4.3 Result of the Experiment

Table 1 below shows the results of the experiment. The average of the gain of the walking sensation presenting moving floor (GainW) is about 10 % of all walking speed. Also, the average of the gain of the lower limb movement presenting boards (GainF) is about 20 % of all walking speed. And particularly in GainF, it seems that as the walking speed become faster, the gain become smaller.

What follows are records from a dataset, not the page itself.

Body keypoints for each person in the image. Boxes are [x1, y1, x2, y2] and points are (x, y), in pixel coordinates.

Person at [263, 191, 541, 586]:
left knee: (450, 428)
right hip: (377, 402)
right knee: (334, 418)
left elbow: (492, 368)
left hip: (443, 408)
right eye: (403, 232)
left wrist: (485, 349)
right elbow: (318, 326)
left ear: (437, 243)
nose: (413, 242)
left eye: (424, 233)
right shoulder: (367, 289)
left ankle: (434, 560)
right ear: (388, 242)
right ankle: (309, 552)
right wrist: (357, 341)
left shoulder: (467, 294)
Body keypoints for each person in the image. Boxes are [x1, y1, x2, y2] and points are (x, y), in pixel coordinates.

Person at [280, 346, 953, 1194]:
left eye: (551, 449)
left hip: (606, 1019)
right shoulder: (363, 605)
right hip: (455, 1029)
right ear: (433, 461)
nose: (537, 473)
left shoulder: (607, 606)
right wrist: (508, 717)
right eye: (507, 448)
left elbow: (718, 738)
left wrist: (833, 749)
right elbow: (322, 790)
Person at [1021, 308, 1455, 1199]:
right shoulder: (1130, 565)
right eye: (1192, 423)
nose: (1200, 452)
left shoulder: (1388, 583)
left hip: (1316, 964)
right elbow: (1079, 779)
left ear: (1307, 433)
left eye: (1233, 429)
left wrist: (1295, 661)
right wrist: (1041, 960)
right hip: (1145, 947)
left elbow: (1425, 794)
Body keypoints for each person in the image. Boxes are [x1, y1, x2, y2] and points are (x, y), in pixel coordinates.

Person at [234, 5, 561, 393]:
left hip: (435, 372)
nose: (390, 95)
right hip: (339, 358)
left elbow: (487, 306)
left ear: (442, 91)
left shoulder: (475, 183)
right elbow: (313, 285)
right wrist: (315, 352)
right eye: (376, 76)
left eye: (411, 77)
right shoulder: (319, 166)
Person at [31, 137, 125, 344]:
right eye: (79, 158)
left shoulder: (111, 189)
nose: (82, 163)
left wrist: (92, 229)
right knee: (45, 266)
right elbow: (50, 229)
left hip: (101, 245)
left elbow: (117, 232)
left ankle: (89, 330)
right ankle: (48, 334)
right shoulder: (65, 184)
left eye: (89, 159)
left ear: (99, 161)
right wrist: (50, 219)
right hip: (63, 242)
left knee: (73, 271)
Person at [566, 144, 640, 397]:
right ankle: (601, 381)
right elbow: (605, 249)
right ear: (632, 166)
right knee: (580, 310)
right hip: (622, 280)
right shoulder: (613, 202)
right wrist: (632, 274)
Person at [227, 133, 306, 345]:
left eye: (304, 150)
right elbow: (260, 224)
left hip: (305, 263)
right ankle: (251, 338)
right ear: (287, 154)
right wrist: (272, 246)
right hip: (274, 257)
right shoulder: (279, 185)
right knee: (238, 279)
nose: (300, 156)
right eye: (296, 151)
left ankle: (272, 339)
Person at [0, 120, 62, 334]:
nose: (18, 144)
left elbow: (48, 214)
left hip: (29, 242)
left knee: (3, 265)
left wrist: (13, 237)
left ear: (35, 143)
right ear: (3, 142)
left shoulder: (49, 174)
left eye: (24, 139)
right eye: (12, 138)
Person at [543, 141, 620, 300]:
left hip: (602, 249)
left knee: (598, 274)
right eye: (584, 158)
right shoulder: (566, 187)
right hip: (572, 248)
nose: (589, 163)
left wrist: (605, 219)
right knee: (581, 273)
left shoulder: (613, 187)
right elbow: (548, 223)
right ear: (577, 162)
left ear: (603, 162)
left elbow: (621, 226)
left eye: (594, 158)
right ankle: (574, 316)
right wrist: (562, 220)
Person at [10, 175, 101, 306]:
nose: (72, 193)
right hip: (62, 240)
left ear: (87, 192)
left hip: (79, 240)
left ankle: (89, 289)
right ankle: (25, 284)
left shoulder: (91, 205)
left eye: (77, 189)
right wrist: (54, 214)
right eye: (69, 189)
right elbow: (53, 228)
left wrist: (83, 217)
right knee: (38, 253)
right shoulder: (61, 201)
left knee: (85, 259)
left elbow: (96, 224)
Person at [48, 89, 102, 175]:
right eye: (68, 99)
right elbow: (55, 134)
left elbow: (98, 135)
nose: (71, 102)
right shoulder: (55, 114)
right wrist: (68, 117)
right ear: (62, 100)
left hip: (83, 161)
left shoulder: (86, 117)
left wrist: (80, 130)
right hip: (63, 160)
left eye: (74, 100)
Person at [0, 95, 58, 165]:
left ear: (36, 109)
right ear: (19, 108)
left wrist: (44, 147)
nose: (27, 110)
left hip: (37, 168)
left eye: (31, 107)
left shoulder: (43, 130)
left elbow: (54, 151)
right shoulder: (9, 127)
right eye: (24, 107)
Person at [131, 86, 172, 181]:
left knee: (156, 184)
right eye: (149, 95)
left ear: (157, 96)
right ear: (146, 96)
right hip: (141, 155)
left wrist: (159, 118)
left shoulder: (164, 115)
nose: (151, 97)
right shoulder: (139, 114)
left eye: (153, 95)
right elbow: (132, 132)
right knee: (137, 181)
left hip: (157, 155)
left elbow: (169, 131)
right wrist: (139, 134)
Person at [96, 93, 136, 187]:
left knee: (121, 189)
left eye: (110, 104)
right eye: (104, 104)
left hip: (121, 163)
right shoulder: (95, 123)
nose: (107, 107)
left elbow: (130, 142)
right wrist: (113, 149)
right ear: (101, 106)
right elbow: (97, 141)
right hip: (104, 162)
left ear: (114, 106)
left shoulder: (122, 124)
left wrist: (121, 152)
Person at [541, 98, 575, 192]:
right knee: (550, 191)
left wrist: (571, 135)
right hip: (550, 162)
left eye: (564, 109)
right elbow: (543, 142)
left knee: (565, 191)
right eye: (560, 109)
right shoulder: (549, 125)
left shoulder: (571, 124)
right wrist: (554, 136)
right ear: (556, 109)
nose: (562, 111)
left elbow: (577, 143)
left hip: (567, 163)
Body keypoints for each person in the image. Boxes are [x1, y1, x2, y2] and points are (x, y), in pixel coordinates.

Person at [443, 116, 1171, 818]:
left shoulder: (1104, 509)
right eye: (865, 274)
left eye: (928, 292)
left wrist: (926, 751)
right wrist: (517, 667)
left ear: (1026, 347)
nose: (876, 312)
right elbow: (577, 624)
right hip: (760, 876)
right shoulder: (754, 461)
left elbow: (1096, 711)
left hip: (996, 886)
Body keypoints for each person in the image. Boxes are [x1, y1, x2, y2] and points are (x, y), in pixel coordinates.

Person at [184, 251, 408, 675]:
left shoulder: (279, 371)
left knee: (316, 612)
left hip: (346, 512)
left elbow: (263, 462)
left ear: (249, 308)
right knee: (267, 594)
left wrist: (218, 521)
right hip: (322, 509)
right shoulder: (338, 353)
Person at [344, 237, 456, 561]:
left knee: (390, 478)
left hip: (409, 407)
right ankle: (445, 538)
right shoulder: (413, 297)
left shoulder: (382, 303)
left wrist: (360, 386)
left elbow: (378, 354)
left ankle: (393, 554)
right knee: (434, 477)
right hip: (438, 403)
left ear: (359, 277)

Table 1. Results of the experiment

4.4 Experience of the Real-Time Transmission of the Walking Behavior

To investigate how much fine the walking behavior measuring system and the walking sensation presenting device we made can present the walking sensation, we tried to do different patterns of walking behavior and present them to users by using the real-time transmission of the walking behavior. As a result, we found that users can know how they walk to some extent in some patterns, for example turn 90 degree, back, and who are walking actually with the measuring system.

5 Conclusion

In this paper we discussed the walking behavior measuring system and the walking sensation presenting device that we’ve constructed. We proposed a method of measuring the human walking locomotion by using inertial sensors and pressure sensors. Also, it was confirmed that the walking sensation presenting device operates accurately, based on the measured walking locomotion data. About 10 % of amount of the whole body movement in real walking presents the best walking sensation to the user. About 20 % of amount of the lower limb movement in real walking presents the best walking sensation to the user. We will research the factors which influence the walking sensation user feels in more detail through more experiments.